After going over my notes and combing through the code again, I tried to make it without changing too much of the normal functionality. Please read below for my evaluations on what could be done. High risk is something I believe should be avoided outright. Low risk I believe should certainly be considered, but maybe too risky to implement in this PR and saved for a different one.

High risk:
run_before_action can be moved before authorize_query. This would make hook-added loads and calculations participate in authorization. The current method of hooks runs on a post-auth query. Any apps that rely on the current order would need to make their own changes.

High risk:
We could also move in the opposite direction with moving all calculation splitting after before_action, however, this would lead to a massive refactor. The model would be cleaner however. one split, one authorize pass. Everything that depends on calculation lists (hydrate, relationship_path_filters, authorize_sorts, etc.) would need to be moved to after hooks.

Fix:
I did also check on the deduplication. I could implement something like a before_action_load_diff. The deduplicate I realized, two loads with the same key can still differ in nested filters/selects. a dedupe by name could end up dropping the authorized version.

Low risk:
Inline or fold process_before_action calculations into apply_before_action_changes. It will be a thin wrapper. However, we would need to ensure that do not regress to the original bug of hook calc disappearing again, as the wrapper appends, not replaces. If map_size(query.calculations) == 0 then we skip work when the hook didn't add calcs. Removing this for the inline runs split_and_load_calculations unnecessarily. This is usually harmless, but we will get noise that could interact unexpectedly with a non-empty map. calculations.ex owns the split logic while read.ex orchestrates. This inline change would mean moving the body into read.ex. This brings an organizational risk where future calculation changes become easier to miss.

Low risk:
Inlining could also allow us to drop missing_pkeys?/2 helper. If we were to inline at line 3806 and delete the helper then this actually cause two duplications. we create two copies, delete the helper, and now we still have two copies.
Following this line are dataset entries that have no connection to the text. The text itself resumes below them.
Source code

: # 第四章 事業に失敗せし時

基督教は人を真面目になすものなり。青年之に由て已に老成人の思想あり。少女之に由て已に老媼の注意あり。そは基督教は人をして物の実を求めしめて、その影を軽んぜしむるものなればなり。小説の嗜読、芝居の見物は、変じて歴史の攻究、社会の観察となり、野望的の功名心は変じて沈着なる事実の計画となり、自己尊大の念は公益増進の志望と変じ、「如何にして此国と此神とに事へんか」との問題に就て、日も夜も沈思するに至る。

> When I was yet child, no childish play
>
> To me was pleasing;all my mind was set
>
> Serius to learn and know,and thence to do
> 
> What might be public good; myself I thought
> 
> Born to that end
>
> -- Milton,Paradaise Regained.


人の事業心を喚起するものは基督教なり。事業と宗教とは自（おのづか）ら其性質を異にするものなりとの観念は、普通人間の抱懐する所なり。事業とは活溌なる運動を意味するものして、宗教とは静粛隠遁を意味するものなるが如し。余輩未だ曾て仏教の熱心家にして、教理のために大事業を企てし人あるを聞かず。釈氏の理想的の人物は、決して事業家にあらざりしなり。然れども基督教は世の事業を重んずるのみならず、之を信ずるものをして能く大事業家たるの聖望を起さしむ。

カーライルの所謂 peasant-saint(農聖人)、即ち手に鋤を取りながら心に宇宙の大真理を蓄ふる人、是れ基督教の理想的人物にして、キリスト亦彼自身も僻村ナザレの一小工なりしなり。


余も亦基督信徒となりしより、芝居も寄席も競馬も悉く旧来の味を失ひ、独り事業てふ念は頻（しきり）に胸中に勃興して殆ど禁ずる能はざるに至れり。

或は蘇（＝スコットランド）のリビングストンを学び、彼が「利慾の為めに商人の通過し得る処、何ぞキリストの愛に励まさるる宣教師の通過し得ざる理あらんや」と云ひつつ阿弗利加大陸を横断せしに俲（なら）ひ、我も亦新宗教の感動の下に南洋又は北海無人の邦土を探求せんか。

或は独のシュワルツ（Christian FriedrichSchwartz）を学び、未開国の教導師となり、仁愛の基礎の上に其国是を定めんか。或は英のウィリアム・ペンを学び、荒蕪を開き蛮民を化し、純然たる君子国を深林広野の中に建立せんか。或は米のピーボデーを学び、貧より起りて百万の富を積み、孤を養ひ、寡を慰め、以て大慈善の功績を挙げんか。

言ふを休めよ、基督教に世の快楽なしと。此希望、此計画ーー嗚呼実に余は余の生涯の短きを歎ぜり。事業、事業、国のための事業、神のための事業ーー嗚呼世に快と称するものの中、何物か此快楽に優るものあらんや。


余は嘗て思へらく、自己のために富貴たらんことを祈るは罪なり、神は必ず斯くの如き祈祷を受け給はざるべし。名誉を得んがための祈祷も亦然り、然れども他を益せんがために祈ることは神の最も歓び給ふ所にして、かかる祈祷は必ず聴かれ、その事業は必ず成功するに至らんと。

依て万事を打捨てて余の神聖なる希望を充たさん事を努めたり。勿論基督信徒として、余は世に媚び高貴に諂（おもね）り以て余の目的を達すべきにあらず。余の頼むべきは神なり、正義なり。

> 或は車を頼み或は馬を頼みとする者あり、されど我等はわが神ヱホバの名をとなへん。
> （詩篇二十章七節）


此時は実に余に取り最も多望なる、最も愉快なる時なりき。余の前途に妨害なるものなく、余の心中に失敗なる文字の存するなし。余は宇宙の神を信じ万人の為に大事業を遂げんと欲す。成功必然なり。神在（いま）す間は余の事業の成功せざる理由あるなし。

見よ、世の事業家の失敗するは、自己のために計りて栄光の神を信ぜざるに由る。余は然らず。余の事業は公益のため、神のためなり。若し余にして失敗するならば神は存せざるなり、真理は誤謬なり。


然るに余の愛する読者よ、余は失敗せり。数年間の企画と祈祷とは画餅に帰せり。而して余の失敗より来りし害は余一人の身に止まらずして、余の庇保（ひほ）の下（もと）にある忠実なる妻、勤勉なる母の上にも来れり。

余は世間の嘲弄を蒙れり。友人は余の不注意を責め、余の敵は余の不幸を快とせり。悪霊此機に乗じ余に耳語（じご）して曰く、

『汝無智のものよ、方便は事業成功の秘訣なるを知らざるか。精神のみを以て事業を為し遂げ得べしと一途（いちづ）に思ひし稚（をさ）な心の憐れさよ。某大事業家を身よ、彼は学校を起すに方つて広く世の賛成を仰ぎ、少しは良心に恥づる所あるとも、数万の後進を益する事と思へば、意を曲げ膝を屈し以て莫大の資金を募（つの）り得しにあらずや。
This can cause issues with wrong calc split behavior such as can_expression_calculation?. The helper would use query.resource and opts[:initial_data]. Inlining with the wrong query, such as outer vs post-hook, could miscompute expression-calc eligibility.

Low risk:
Extract shared "refresh calc contexts" helper. This removes duplicated add_calc_context mapping in 3 places. This one I would be most careful about, as the 3 blocks are not identical. (lines ~338-382, ~627-666, and ~3821-3858.) We can have another reintroduction of the original bug with stale queries. All three refresh calcs happen after updating the query because the hook may have changed tenant/context. Helper must take the post-hook query, not opts from before. This means that we must maintain the order of operations of refreshing calc contexts -> deselect_known_forbidden_fields in apply_before_action_changes. This helper needs to be structured to not reorder. Additionally, if we make it one helper with many operational kwargs, it can hide intentional difference between call sites.

My suggestion would be for me to go back and use a diff instead of a dedupe, and then the low-risk issues could be attempted as a separate PR issue.

[zachdaniel]

Hello! I think that this implementation causes too many issues and that there isn't really a good way to do this. Instead what I think we should do is add a simple validation that query_after_before_action.load == query.load, i.e asserting that the load has been unchanged. We can then log a warning indicating that you cannot add load statements in before_action hooks.